* **TASK INSTRUCTIONS**
1. In the forum message about problems with an SL4 LCG CE, which directory had to be made world readable?
2. Continue the forum message about the SL4 LCG CE problems from where it stops.

── EXTRACTED TEXT ──

Hi Mario,
I've had problems too with my SL4 LCG CE: the bdii keeps dying every hour
after the gatekeeper receives a kill signal (15) and restarts itself.
That will be subject of another message once I've collectes straces,...
Independently of this, you may wish to look at the read permissions on
several files and directories in /opt/globus. I did a fresh install of a
CE yesterday. You can find my tests and changes below.
Yves
The first problem was with:
[root@epgce2 ~]# ll -d /opt/globus/etc/grid-services
drwx------ 2 root root 4096 May 2 16:37 /opt/globus/etc/grid-services
which had to be world readable. But, there was more:
$ globus-job-run epgce2.ph.bham.ac.uk /bin/hostname
GRAM Job submission failed because data transfer to the server failed
(error code 10)
$ globus-job-run epgce2.ph.bham.ac.uk /bin/hostname
GRAM Job submission failed because the job manager is misconfigured, a
scheduler script is missing (error code 105)

───
── RECORDED DATA ──

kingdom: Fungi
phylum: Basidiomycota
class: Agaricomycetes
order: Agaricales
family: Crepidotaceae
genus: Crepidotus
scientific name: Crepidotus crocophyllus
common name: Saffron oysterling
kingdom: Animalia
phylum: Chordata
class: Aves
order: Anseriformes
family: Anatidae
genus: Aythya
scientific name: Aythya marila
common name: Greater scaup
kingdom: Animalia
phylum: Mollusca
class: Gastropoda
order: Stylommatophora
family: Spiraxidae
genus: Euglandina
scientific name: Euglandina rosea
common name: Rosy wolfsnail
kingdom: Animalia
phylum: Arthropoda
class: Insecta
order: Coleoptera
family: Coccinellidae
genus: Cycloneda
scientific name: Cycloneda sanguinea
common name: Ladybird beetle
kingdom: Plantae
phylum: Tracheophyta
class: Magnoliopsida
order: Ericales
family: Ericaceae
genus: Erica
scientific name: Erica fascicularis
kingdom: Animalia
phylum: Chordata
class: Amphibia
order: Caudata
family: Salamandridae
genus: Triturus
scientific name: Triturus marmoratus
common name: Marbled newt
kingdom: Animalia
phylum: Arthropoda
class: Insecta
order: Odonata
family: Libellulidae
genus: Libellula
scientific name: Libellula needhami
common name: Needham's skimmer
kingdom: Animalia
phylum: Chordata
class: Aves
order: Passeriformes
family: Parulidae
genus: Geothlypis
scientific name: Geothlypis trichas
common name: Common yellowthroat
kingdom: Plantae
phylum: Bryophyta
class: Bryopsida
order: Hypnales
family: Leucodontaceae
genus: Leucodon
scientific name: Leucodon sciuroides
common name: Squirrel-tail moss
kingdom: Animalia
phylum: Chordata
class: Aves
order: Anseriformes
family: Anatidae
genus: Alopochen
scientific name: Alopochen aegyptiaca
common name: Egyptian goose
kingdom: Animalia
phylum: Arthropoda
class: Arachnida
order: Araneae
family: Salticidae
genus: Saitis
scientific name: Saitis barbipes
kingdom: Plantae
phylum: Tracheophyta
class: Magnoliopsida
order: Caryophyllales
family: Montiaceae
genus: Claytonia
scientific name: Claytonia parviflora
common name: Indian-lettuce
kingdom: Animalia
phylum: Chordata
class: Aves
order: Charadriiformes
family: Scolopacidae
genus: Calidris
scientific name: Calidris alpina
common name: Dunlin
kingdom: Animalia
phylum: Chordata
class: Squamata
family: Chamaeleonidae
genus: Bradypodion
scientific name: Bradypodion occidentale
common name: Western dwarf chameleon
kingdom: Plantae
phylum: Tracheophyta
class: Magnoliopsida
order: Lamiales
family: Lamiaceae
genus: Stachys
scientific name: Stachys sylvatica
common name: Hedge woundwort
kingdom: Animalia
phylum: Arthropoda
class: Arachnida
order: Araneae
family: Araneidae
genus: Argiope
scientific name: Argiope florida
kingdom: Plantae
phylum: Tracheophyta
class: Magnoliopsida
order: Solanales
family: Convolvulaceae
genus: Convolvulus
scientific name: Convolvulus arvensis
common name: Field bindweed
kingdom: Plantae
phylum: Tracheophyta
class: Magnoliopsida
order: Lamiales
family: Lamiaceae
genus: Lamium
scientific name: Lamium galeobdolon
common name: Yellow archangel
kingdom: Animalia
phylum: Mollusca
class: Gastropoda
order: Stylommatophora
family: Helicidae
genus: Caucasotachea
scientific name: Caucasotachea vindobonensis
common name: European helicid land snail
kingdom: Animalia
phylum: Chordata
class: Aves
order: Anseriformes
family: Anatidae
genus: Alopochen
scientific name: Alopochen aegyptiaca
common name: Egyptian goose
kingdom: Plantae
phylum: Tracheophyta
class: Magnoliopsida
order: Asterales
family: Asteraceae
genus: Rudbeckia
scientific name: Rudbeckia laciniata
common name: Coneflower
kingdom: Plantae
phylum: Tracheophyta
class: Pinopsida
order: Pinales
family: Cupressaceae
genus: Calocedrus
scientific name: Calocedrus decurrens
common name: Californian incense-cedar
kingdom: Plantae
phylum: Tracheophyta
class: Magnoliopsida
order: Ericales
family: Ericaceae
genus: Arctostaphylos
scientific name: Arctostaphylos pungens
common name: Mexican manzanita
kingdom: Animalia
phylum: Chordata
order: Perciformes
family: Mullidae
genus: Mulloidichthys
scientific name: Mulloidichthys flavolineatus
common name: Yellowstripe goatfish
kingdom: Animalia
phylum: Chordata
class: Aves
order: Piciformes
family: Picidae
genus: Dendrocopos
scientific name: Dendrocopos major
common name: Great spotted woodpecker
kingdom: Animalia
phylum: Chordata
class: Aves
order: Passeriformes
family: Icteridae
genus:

───

* **ANSWERS BELOW**
1. /opt/globus/etc/grid-services

2.
were caused by the wrong permissions on:
[root@epgce2 ~]# ll /opt/globus/lib/perl/Globus/GRAM/JobManager
total 44
-rw------- 1 root root 14671 May 2 19:07 fork.pm
-rw-r--r-- 1 root root 20100 May 2 19:07 lcgpbs.p
[root@epgce2 ~]# ll -d /opt/globus/lib/perl/Globus/GRAM/JobManager
drwxr----- 2 root root 4096 May 2 19:07
/opt/globus/lib/perl/Globus/GRAM/JobManager
which again had to be world readable.
Then, it looked better:
$ globus-job-run epgce2.ph.bham.ac.uk /bin/hostname
epgce2.ph.bham.ac.uk
but the following test failed :(
$ globus-job-run
epgce2.ph.bham.ac.uk:2119/jobmanager-lcgpbs /bin/hostname
GRAM Job submission failed because data transfer to the server failed
(error code 10)
The read permission on lcgpbs.rvf was again too restrictive:
[root@epgce2 ~]# ls -l /opt/globus/share/globus_gram_job_manager
total 28
-rw-r--r-- 1 root root 12938 Dec 8 2006 globus-gram-job-manager.rvf
-rw------- 1 root root 989 May 2 19:07 lcgpbs.rvf
Finally, it worked.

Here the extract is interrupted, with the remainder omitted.